A first step for the US release of the original Pokemon movie could have seen Leonardo DiCaprio step in as the voice of Ash Ketchum.
The latest episode of Spotify’s new podcast The Big Hit Show dissects Pokemon’s journey to success in North America. Already well established in Japan, the series was entrusted to 4Kids – an American production company owned by Konami – to be presented in the United States.
On the podcast, Norman Grossfeld – CEO of 4Kids from 1994 to 2009 – explains that his team struggled to sell the show to all of the major American children’s TV companies, even after translating the name of every Pokémon from Japan. and erased other Japanese cultural references from the show.
Eventually, the original series was syndicated – sold to individual channels one at a time – before landing on The WB (Pokemon has since appeared on Cartoon Network, Disney and Netflix, among others). Its eventual success, however, led to 4Kids becoming responsible for the rights to the first film, which was released in the United States in 1999. During that search, Grossfeld says he received an unexpected pitch for a lead actor from an executive. studio:
“He said, ‘Hey, we really want this. We can make this work. We’re going to bring in Leonardo DiCaprio to do the voice of Ash. It’s going to be a lot of noise, we’re going to have a lot, and we’re all going to have these celebrities. It’s going to be really big’.”
As The Big Hit Show host Alex Papademas points out, in the late ’90s, DiCaprio had just beaten the world for a few years. In addition to an Oscar nomination for What’s Eating Gilbert Grape in 1994, he also had a starring role in Baz Luhrmann’s Romeo + Juliet, and more importantly, Titanic.
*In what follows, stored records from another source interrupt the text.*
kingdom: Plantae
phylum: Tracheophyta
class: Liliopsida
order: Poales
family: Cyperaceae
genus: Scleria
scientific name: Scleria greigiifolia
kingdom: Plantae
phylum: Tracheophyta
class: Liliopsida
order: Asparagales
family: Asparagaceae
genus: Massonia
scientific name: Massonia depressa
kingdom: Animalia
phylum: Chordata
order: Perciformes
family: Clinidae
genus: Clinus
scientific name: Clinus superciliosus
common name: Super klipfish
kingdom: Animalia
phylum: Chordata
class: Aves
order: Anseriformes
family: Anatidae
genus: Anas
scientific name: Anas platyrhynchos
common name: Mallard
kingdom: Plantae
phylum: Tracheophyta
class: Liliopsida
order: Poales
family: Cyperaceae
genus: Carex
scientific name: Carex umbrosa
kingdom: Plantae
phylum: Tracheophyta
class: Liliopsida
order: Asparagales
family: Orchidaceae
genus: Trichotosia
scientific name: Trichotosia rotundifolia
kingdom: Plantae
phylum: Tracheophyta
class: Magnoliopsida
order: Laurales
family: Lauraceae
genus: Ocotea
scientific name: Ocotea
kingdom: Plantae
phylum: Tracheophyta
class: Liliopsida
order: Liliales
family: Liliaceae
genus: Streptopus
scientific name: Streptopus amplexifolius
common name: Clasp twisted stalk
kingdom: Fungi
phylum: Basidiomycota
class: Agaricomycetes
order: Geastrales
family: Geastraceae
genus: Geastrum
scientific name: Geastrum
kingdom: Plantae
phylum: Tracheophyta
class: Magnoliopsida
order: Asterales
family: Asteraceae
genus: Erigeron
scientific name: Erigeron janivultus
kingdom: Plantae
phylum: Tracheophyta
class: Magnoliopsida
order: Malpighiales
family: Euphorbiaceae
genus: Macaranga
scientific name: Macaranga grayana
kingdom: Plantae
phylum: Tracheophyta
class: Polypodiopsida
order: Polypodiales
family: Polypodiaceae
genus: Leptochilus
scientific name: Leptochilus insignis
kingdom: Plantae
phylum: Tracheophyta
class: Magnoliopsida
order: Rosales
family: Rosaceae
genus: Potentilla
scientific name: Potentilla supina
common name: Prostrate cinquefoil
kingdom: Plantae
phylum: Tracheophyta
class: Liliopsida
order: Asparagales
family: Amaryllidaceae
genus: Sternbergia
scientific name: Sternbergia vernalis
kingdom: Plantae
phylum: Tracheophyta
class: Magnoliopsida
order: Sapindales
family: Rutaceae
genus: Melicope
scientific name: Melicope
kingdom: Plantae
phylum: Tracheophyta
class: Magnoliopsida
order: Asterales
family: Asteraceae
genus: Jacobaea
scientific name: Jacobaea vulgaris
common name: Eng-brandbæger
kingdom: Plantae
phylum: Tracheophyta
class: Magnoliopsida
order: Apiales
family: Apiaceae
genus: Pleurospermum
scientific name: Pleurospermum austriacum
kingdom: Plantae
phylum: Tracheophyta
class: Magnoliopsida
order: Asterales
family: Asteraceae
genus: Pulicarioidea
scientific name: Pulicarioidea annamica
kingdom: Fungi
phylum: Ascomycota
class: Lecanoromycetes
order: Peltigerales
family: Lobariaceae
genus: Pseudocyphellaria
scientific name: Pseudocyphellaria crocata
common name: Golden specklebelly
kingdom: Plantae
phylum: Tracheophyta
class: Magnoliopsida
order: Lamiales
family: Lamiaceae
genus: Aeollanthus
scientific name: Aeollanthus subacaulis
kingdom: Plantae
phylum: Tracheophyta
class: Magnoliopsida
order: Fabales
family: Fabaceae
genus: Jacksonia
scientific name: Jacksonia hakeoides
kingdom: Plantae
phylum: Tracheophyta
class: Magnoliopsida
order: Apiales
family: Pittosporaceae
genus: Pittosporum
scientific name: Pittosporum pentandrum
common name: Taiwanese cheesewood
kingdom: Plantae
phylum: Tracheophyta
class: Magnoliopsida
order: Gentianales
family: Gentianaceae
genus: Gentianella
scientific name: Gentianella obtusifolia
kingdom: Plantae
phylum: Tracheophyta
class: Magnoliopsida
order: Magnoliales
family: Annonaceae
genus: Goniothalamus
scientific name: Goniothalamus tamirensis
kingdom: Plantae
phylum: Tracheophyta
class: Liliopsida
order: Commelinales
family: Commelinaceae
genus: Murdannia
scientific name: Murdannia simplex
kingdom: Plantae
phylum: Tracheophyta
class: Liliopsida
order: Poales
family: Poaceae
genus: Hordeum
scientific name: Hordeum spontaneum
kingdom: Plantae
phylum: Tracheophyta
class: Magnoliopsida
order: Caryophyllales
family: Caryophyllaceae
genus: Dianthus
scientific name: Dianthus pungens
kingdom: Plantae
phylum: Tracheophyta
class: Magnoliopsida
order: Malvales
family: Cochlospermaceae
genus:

We will never know if he would have been interested in the role of Ash Ketchum. The film eventually went to Warner Bros, and the rest is history.
You can check out the rest of the podcast here, where Grossfeld discusses the origin of the series’ famous opening credits, and in which The Pokemon Company President Tsunekazu Ishihara talks about the bizarre Pikachu redesigns suggested by some studios.
The new junior The Pokémon World Champion won his title using one of the series’ most basic moves.